#### SOURCE DOCUMENT ####
What could be more hopeful than that?

Drafting: A Call to Adventure

Knowledge, especially wisdom, comes in leaps and floods and not by will power, a certain amount of time, or a set number of steps. I often wish for you and me both that knowledge came another way—a way better under our control. But if gaining understanding were easy or predictable, I doubt many would seek to attain it.

Christopher Vogler, in The Writer’s Journey, draws from Carl Jung’s psychology and Joseph Campbell’s mythic studies to examine the hero’s journey in story and the writer’s journey in creating story. I want to take his idea and push it a bit further to include any writer creating meaning, whether through story or not. While some of the process details may differ for narrative versus expository writing, every writer embarks on a quest for knowledge to achieve a goal. Every writer is a hero in the making.

Some forms of writing may merely transcribe the already-known from mind to page, but most writers I work with are pushing to the fringes, the frontier of understanding; they write to explore the almost-known. We can easily understand this principle for storytelling: no one knows the made-up story until the author makes it up. But the principle holds true for expository writing as well. Each sentence connects known thoughts and words in new ways and clears a path through the fog. I’ve got my machete out right now trying to blaze a trail through the misty jungle so I can lead you through it. And I’m starting to sweat.

The Call to Adventure occurs because somewhere in your ordinary world, you discover that all is not as it should be. Something is missing or needs putting right. Yes, the call may come in the form of a writing assignment or a required content push for work. But even then, when the question that needs an answer arises from someone else rather than you, every writer-hero has a unique trait that turns that assignment into an adventure only they can complete. This quest for this answer needs a quality or knowledge only you have. Your unique trait will show up while you write the draft, but we usually fail to see exactly which quality it is or how it helps until act 2, Revision.

You will encounter opposition and discomfort while you draft. You may embrace the call only with reluctance. But keep remembering your sense that something needs putting right, some goal needs attaining. It will guide you when you want to quit the quest.

Because here is what I want you to hear most of all about drafting: At this stage, every hero is expected to fail. The stakes are higher than you imagined. Internal and external obstacles block your path. You question the journey. If discouragement with what you have written is where you find yourself right now, congratulations. You are the hero of a story. And you have reached the end of act 1. You are right where you are meant to be.
####
Quote the passage on drafting verbatim, beginning at the words "Drafting: A Call" and stopping after the words "in the making.".
#### STORED ROWS ####
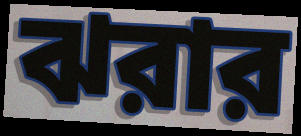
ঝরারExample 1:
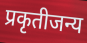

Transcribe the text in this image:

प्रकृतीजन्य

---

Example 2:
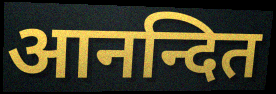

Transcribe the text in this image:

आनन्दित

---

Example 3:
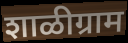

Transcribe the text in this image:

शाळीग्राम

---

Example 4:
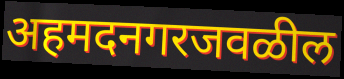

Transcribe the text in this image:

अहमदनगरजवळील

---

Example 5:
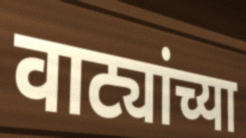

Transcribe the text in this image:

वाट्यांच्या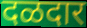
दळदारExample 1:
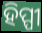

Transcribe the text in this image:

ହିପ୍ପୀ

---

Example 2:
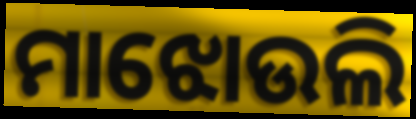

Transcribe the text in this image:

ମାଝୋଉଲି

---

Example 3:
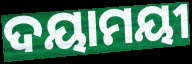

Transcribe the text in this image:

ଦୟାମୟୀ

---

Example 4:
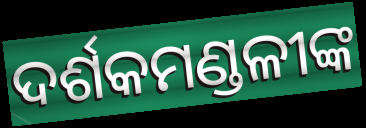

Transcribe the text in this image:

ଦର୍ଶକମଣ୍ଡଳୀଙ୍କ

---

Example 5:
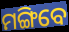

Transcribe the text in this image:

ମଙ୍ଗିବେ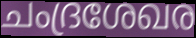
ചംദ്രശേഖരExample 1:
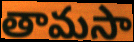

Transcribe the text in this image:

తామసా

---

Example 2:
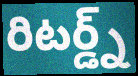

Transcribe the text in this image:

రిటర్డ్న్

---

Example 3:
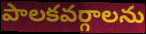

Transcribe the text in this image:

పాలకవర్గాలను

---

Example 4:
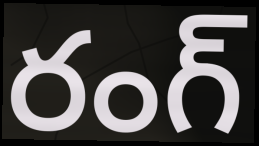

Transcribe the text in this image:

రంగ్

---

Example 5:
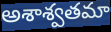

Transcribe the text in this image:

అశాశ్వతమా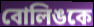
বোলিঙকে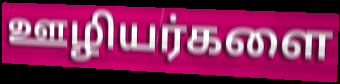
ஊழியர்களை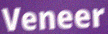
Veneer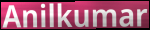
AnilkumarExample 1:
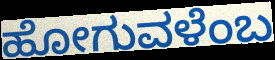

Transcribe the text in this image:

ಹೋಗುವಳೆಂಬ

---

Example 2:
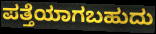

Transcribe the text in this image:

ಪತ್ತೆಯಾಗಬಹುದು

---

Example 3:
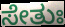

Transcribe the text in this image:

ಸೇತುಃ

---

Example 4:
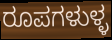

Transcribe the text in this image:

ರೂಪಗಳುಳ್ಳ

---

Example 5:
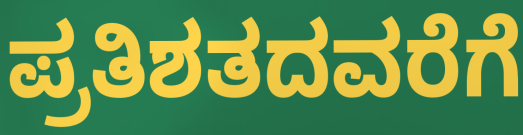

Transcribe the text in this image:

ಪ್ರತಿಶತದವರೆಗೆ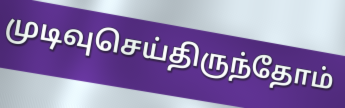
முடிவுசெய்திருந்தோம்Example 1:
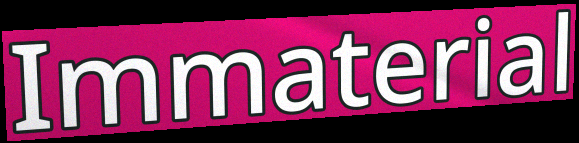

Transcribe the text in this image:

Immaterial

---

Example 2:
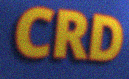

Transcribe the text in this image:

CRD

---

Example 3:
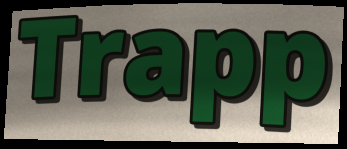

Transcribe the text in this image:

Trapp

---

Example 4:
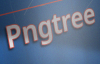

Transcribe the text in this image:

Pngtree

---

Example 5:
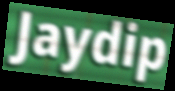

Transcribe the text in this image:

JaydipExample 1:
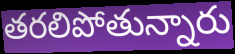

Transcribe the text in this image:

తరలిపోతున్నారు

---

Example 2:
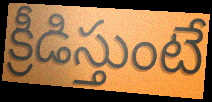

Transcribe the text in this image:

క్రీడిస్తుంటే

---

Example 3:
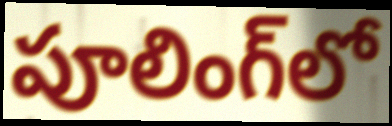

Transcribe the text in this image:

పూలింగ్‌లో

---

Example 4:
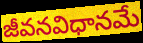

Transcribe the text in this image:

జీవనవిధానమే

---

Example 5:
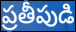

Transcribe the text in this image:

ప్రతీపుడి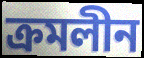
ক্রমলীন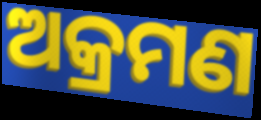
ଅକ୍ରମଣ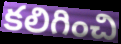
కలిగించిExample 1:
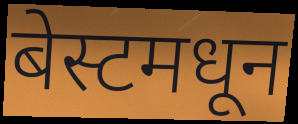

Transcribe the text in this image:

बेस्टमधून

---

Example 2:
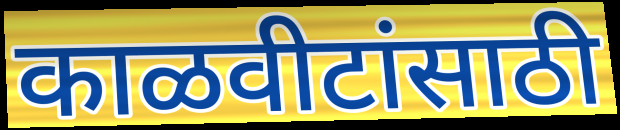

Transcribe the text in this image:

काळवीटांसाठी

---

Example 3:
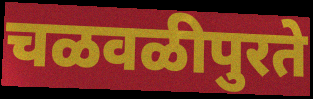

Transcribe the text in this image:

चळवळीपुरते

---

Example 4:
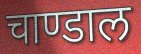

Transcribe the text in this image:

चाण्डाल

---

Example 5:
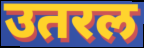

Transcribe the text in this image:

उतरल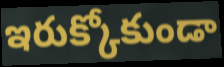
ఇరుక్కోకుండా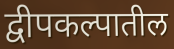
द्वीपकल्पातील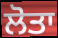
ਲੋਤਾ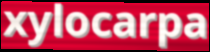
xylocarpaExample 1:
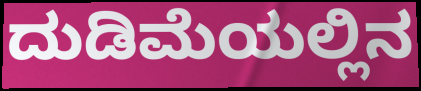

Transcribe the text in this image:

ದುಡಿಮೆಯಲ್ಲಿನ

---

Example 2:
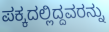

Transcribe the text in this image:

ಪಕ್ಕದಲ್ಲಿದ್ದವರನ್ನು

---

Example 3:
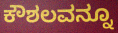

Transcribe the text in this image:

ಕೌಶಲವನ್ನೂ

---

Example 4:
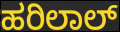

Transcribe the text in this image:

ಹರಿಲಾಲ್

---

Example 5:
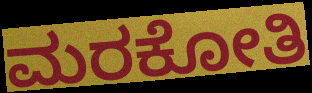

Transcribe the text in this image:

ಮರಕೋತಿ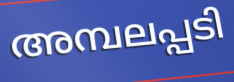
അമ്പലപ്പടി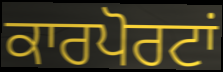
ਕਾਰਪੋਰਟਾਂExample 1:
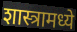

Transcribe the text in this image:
####
- [RESULT BELOW]
Drafting: A Call to Adventure

Knowledge, especially wisdom, comes in leaps and floods and not by will power, a certain amount of time, or a set number of steps. I often wish for you and me both that knowledge came another way—a way better under our control. But if gaining understanding were easy or predictable, I doubt many would seek to attain it.

Christopher Vogler, in The Writer’s Journey, draws from Carl Jung’s psychology and Joseph Campbell’s mythic studies to examine the hero’s journey in story and the writer’s journey in creating story. I want to take his idea and push it a bit further to include any writer creating meaning, whether through story or not. While some of the process details may differ for narrative versus expository writing, every writer embarks on a quest for knowledge to achieve a goal. Every writer is a hero in the making.